A large part of fire safety measures can come down to the choice of materials used in building design. It may seem obvious, but by using non-combustible materials in construction, the industry can create safer, more resilient and longer life buildings so that if a fire does occur, the damage and spread is limited.
These measures become all the more pertinent in multiple occupancy buildings such as flats, hotels and student accommodation and those with vulnerable occupants including schools, hospitals and care homes.
With high levels of scrutiny being placed on building facades, the MPA wanted to demonstrate the performance, robustness and peace of mind which can be delivered by non-combustible concrete cladding systems.
A test designed to reassure
Concrete is an inherently non-combustible material, meaning it doesn’t burn or contribute to fire – nor does it give off toxic fumes or smoke.
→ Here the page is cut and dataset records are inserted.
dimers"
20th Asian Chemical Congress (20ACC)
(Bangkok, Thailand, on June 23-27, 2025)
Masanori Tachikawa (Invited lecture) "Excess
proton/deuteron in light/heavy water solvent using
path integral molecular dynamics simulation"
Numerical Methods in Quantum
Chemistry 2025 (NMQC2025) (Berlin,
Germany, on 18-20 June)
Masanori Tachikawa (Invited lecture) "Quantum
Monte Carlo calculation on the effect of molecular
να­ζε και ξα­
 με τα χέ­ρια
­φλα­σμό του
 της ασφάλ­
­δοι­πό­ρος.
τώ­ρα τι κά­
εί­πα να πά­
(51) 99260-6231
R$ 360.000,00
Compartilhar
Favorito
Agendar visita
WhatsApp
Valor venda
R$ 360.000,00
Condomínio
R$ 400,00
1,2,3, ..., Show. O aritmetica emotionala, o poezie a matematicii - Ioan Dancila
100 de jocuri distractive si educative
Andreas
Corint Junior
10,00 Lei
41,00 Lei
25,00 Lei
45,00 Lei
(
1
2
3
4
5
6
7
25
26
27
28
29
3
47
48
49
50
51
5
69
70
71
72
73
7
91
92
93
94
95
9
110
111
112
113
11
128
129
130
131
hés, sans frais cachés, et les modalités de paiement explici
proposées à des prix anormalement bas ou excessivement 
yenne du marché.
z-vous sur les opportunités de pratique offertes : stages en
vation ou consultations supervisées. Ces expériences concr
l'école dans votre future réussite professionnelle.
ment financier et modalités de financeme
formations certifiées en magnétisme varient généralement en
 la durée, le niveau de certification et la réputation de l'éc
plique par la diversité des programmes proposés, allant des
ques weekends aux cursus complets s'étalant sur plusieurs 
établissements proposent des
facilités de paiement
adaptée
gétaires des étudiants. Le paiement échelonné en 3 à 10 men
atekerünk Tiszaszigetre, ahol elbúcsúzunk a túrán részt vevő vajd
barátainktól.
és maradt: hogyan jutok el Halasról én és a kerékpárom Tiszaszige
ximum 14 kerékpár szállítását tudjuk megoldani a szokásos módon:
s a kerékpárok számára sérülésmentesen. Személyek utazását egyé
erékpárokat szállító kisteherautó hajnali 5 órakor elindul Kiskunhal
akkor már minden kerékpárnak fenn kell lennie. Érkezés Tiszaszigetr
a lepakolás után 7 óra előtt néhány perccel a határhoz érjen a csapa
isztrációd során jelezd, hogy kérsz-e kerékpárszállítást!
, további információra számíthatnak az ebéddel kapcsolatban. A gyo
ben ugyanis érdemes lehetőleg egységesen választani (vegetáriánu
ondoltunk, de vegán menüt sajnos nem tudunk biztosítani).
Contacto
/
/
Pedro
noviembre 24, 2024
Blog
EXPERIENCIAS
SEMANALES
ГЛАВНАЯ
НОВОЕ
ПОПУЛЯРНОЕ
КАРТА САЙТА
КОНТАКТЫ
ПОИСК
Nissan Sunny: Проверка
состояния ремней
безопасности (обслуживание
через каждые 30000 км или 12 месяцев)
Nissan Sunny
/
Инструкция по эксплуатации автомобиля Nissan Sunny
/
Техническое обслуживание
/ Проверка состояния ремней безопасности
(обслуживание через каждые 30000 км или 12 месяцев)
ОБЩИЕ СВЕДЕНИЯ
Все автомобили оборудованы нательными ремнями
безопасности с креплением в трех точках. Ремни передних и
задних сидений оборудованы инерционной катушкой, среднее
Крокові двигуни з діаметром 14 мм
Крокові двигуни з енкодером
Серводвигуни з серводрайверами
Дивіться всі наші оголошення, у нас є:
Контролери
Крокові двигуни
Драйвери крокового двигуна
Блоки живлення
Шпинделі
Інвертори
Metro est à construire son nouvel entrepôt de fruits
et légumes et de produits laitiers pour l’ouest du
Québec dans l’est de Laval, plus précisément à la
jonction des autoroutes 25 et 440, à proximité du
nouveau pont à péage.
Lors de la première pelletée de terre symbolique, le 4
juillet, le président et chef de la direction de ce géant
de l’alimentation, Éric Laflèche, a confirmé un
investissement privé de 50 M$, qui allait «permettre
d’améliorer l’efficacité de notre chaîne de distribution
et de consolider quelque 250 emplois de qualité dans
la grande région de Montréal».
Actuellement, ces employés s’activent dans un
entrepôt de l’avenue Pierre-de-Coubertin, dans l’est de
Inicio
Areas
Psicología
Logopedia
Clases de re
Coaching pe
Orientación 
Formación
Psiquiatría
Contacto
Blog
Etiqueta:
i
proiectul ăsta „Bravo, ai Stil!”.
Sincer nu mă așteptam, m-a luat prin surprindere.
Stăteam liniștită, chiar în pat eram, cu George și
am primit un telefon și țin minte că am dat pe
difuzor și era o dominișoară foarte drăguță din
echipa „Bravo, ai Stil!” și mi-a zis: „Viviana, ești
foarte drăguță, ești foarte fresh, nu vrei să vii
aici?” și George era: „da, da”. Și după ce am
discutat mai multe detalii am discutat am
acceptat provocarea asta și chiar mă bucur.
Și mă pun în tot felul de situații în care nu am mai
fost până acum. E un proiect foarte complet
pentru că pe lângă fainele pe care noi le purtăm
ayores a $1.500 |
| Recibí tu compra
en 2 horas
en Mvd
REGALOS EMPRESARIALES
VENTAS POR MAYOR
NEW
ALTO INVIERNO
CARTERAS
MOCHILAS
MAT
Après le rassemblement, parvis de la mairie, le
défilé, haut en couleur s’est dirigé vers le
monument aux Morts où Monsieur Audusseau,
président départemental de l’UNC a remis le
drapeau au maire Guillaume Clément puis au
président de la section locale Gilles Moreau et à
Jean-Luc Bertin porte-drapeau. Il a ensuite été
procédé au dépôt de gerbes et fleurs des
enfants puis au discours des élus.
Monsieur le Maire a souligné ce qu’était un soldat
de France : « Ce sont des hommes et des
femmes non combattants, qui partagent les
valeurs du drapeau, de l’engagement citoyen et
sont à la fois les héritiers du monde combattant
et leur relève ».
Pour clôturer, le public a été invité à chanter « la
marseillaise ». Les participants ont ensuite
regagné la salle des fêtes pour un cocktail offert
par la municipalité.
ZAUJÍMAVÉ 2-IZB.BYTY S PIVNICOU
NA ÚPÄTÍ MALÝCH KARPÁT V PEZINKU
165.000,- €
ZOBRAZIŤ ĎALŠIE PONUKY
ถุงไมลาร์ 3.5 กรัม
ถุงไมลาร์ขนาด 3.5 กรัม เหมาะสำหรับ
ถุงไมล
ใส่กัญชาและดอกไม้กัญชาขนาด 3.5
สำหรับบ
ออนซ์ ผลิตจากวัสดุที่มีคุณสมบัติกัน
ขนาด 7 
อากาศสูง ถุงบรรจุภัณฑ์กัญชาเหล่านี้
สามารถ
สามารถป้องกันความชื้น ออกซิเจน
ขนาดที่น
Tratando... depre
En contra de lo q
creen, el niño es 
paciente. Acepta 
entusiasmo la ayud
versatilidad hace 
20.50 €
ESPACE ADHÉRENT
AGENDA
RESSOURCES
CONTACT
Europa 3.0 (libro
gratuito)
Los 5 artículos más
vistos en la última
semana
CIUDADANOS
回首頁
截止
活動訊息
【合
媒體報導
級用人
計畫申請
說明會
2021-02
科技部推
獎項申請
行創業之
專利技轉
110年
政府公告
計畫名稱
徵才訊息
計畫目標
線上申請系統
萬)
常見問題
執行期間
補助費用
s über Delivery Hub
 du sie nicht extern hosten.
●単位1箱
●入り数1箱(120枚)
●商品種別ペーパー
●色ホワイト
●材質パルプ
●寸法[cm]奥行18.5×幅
With the highest fire safety rating of class A1, it doesn’t need to be tested to ensure its non-combustibility.
That said, to show just how resilient this material can be, the UK concrete industry carried out a fire test of precast concrete cladding panels to give people the confidence that concrete facades won’t contribute to the spread of fire across buildings.
The MPA commissioned the Fire Protection Association (FPA), the UK's leading fire safety organisation to carry out the test. The test was specifically designed to represent what would happen if a fire were to break out of a window or other major opening within a concrete facade.
During the test period, in which a timber crib within the concrete panels was set alight, temperatures in excess of 600ºC were recorded on the external face of the cladding 2.5m above the opening. Despite the ferocity of this fire, temperatures on the internal face barely rose above an ambient level and remained cool enough to touch, showing how effectively concrete can act as a heat shield between the fire and anything behind it.
Once the fire was extinguished, the panels exhibited minor cosmetic damage, but were otherwise structurally sound. If the panels were in use in a building, the work needed to get the building in working order again would be minimal.
Peace of Mind in a Fire
Concrete is the low risk solution
Considering the ferocity and temperature of the fire, the fact that the damage sustained to the panels was only cosmetic and could be quickly repaired, is testament to their fire resistance performance.
Building with non-combustible materials means building resilience into the spaces we occupy. While the best protection is always prevention, if a fire does break out, concrete is a reliable material and a low-risk solution that can save lives and property.
We hope that this fire test can help to give peace of mind to insurers, owners and occupiers of buildings that those built with concrete offer a long term resilience and protection against the threat of fire.